Little hammerEine der kleineren Waffen im Spiel

Sieg durch Technik

The Surge zeigt sich in grafisch ausgezeichnetem Gewand. Allerdings ist einem als Spieler das Industriekomplex-Setting sehr bewusst. Während die Außenareale hübsch und noch eher abwechslungsreicher sind, wiederholt sich das Setting in Innenräumen sehr oft, wenngleich sie dennoch zum Sci-Fi-Genre passen. Die Kameraführung ist verbesserungswürdig. Bei Kämpfen in engen Räumen oder Tuchfühlung mit riesigen Widersachern ist das anvisieren von Teilen nicht wirklich machbar. Die deutsche Stimme von Matt Damon passt gut, kommt aber nicht wirklich oft zur Geltung, da außerhalb der Cutscenes nicht viel gesprochen wird.

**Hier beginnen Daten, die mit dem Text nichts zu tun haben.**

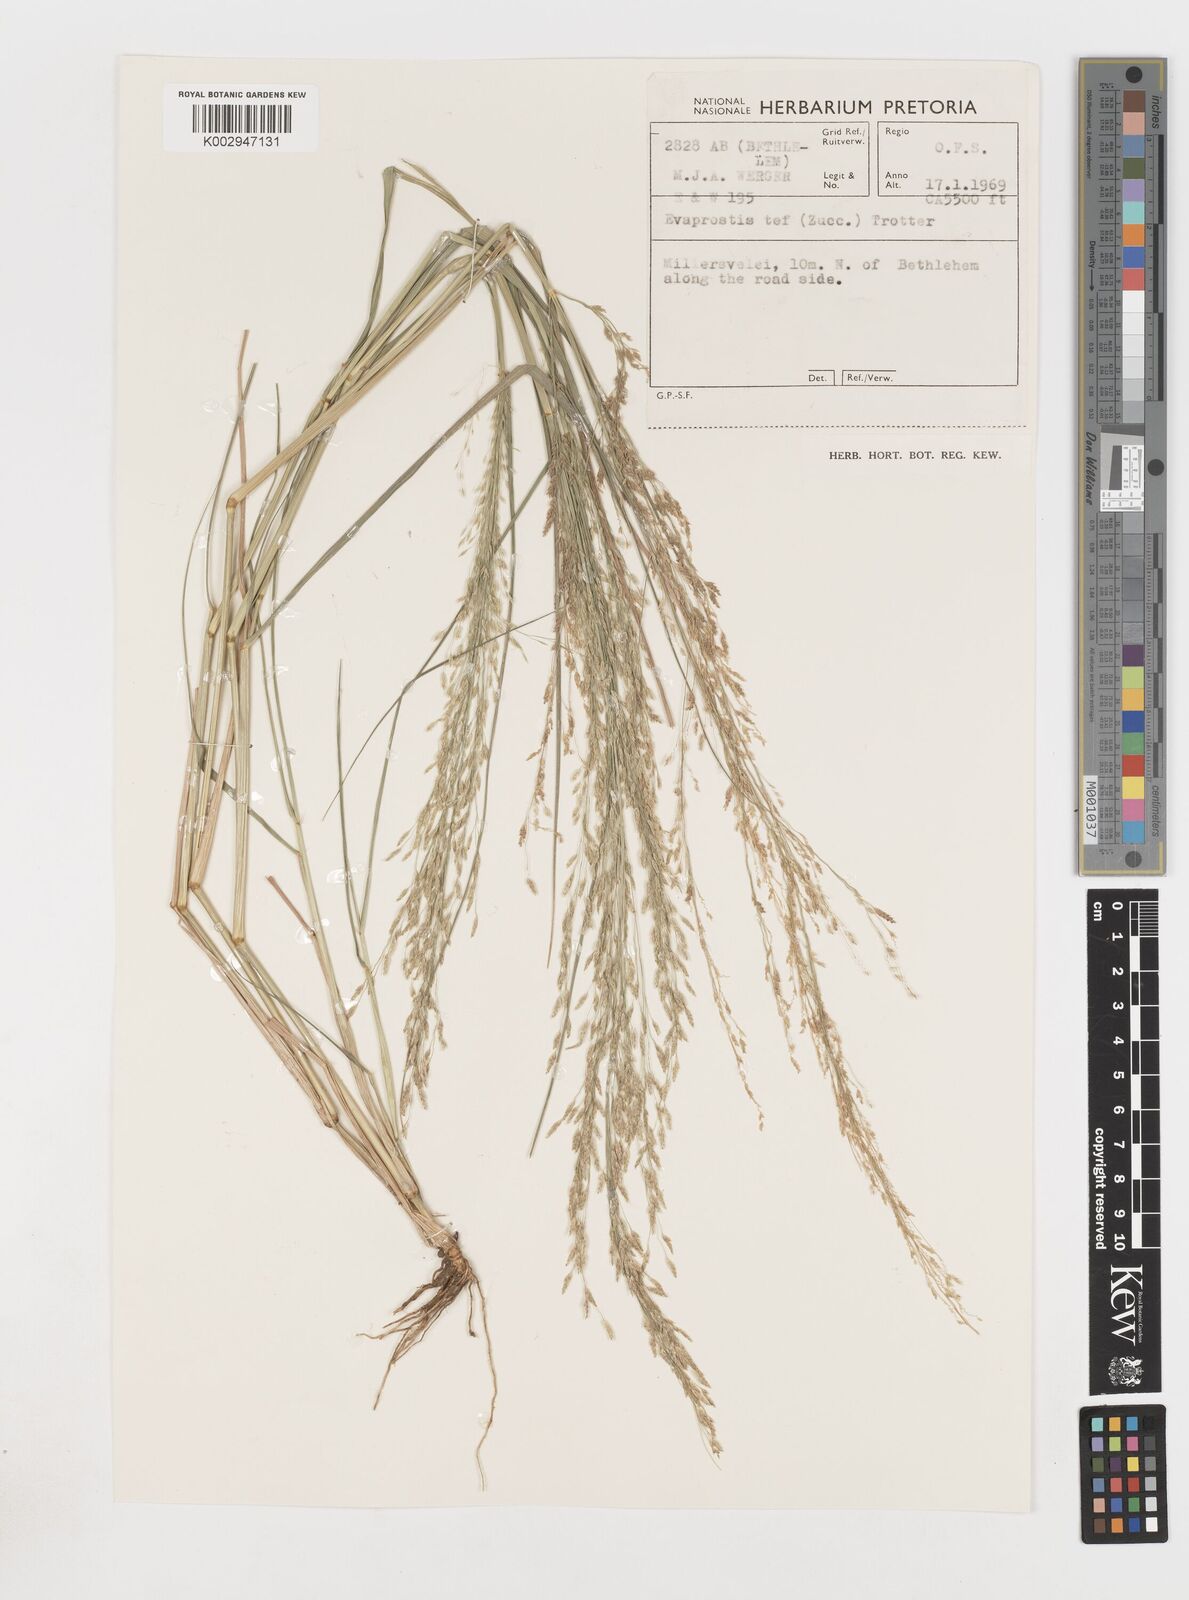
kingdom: Plantae
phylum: Tracheophyta
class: Liliopsida
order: Poales
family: Poaceae
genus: Eragrostis
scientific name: Eragrostis tef
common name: Teff
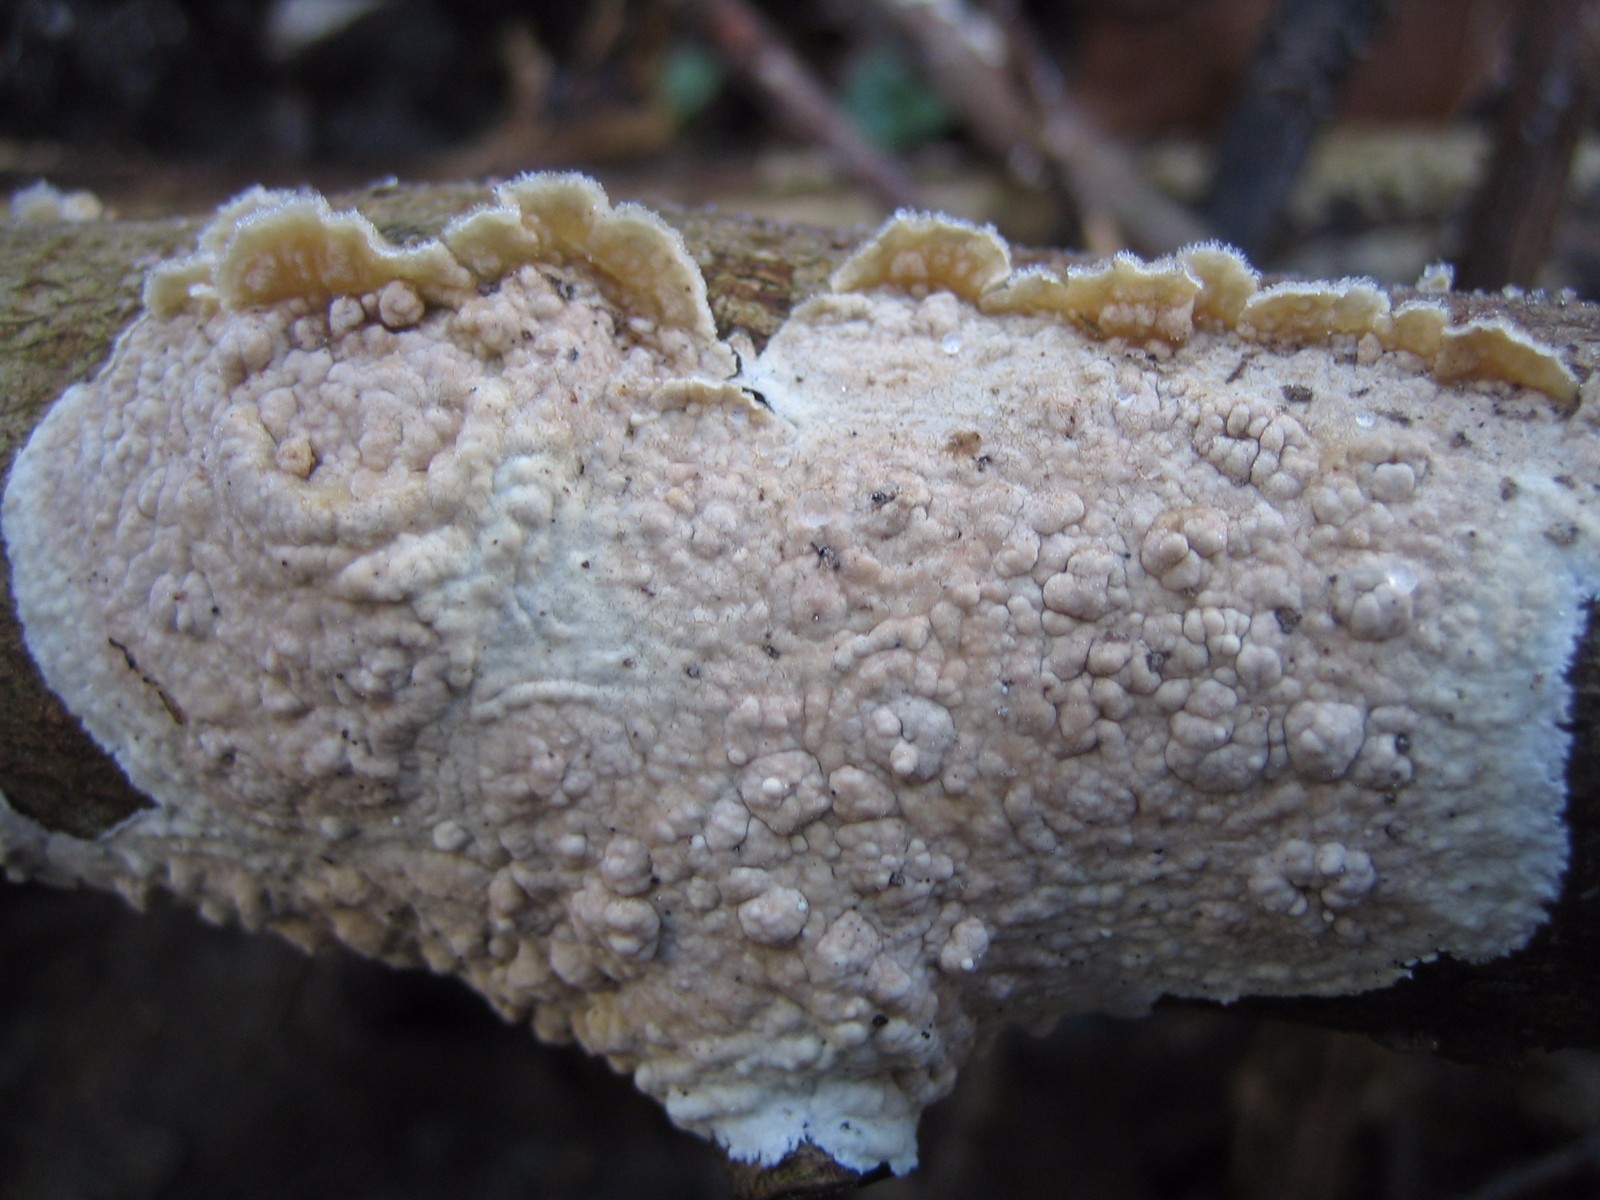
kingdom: Fungi
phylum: Basidiomycota
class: Agaricomycetes
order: Agaricales
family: Physalacriaceae
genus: Cylindrobasidium
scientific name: Cylindrobasidium evolvens
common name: sprækkehinde
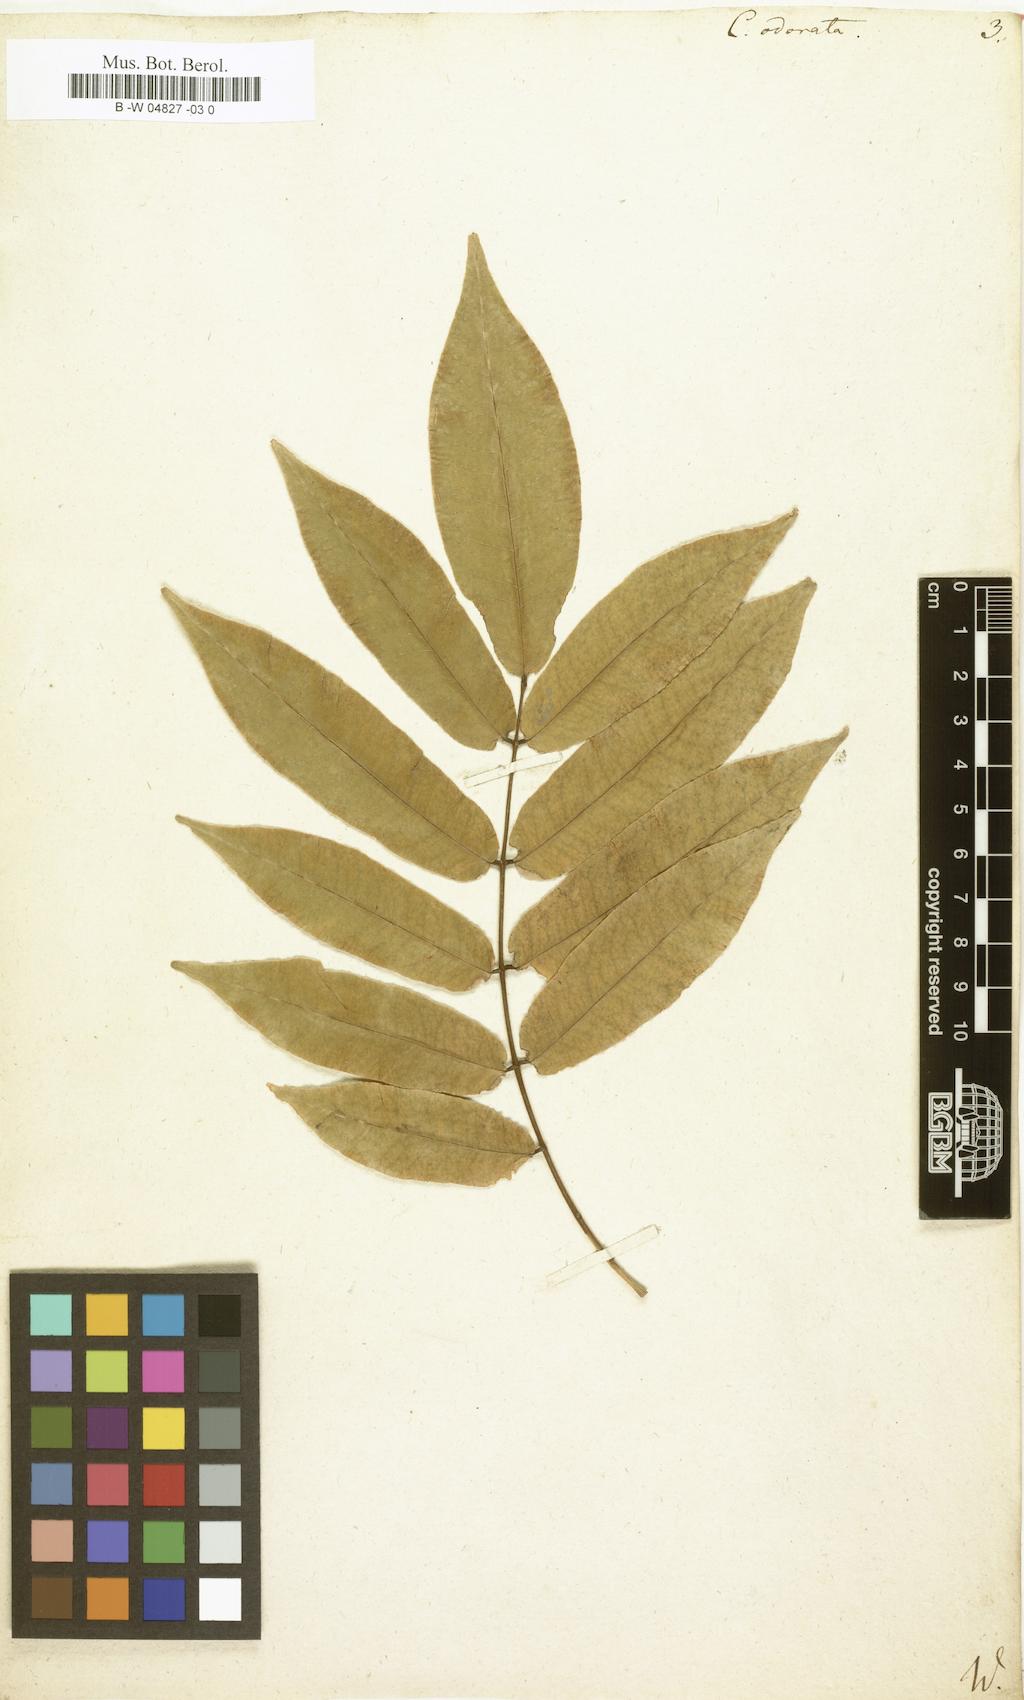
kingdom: Plantae
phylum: Tracheophyta
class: Magnoliopsida
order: Sapindales
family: Meliaceae
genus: Cedrela
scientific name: Cedrela odorata
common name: Red cedar
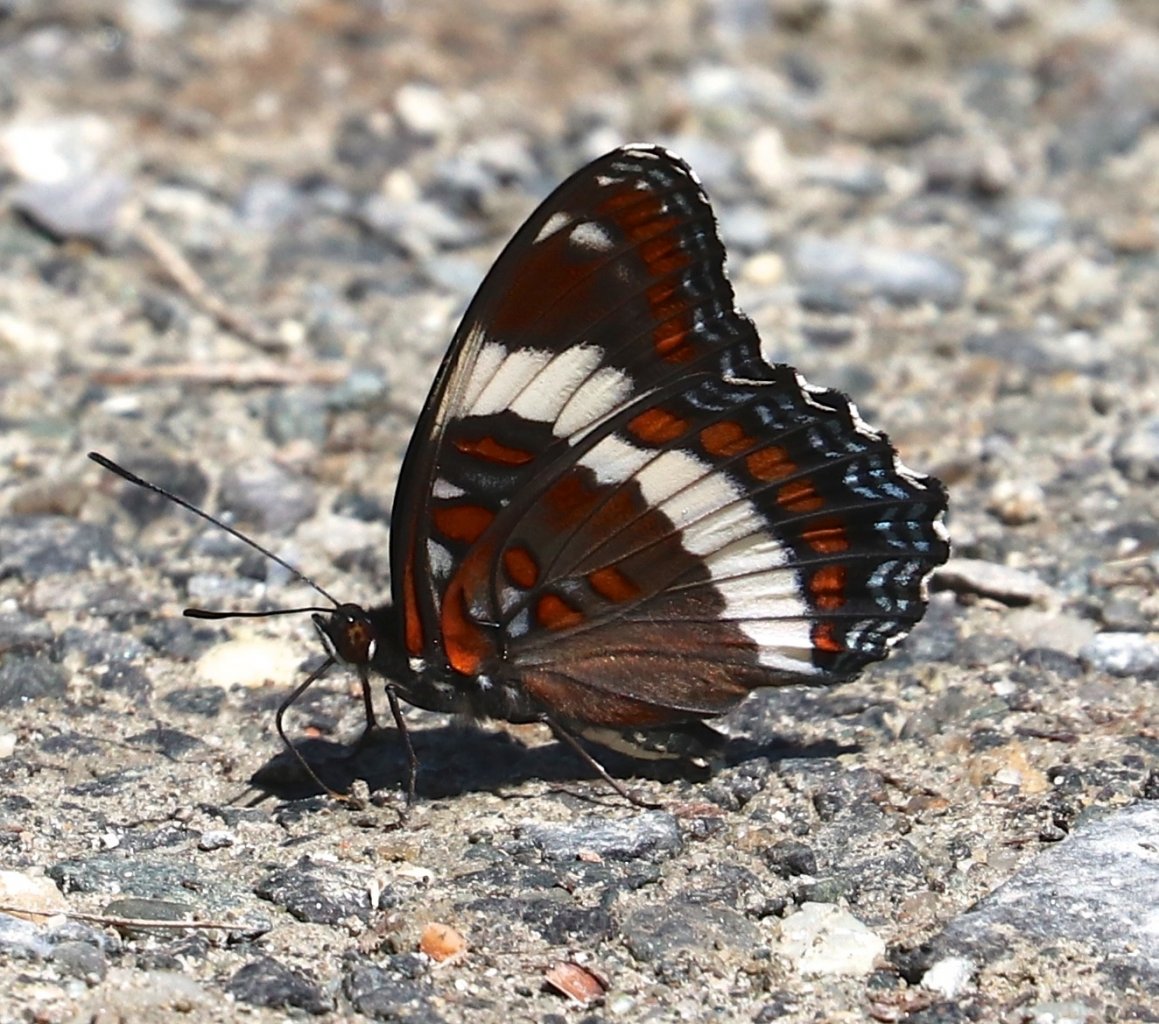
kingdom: Animalia
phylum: Arthropoda
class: Insecta
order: Lepidoptera
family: Nymphalidae
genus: Limenitis
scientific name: Limenitis arthemis
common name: Red-spotted Admiral
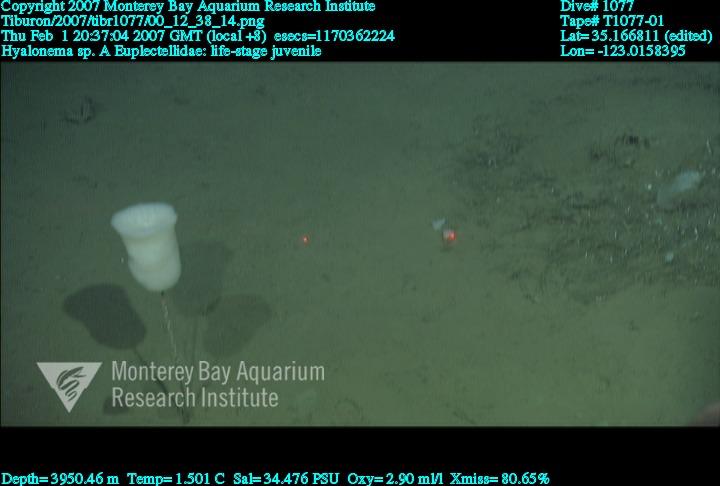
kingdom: Animalia
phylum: Porifera
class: Hexactinellida
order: Amphidiscosida
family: Hyalonematidae
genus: Hyalonema
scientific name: Hyalonema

Im Optionsmenü ist sofort ersichtlich, dass The Surge keine schnell hingeschluderte PC-Portierung ist, sondern, dass die Entwickler sich wirklich mit dem jeweiligen Medium auseinandergesetzt haben. Es ist sowohl mit Maus und Tastatur als auch mit Controller hervorragend spielbar. Außerdem bietet es einige Optimierungsmöglichkeiten in den Menüs. Wer keine Finisher sehen will kann die Häufigkeit reduzieren oder sie gar ganz deaktivieren. Verschiedene Kamera-Effekte oder Display-Funktionen können ebenso variiert werden.

CutMatt Damon? Wie kommst du hierher?

FAZIT

The Surge sollte nicht als Klon eines anderne Spiels  betrachtet werden, denn das ist es nicht. Vielmehr ist es eine Variation. Eine Weiterentwicklung von Lords of the fallen, gespickt mit Ideen aus Dark Souls, umgesetzt in einem komplett anderen Setting mit eigenen Elementen. Selbst wenn die Ähnlichkeiten natürlich ins Auge stechen, ist es ein eigenständiges Spiel in diesem Genre. Der Fokus liegt nicht auf den wenigen Bossen, sondern viel mehr auf der Erkundung der Welt und der Bewältigung der „Trash Mobs“.

Für den Spieler sind folgende klassischen Eigenschaften jedoch Pflicht: Spaß am Sterben. Spaß daran, dieselben Teile immer wieder zu spielen, bis sie schlussendlich gemeistert werden. Spaß am Rage-quitten während des Tutorials. Nun gut, das passiert vielleicht nur Neulingen wie dem Autor, aber Spaß am Scheitern sollte in jedem Fall vorhanden sein. Wer sich in diesem Genre gut unterhalten fühlt und ein wenig Abwechslung sucht, der kann mit diesem Spiel glücklich werden. Je nach bisheriger Erfahrung wird die Dauer eines Spieldurchlaufs zwischen 25 und 35 Stunden betragen. Zusätzlich gibt es noch einen NG+ Modus, der mehrmaliges Durchspielen fördert und neue Gegner bringt.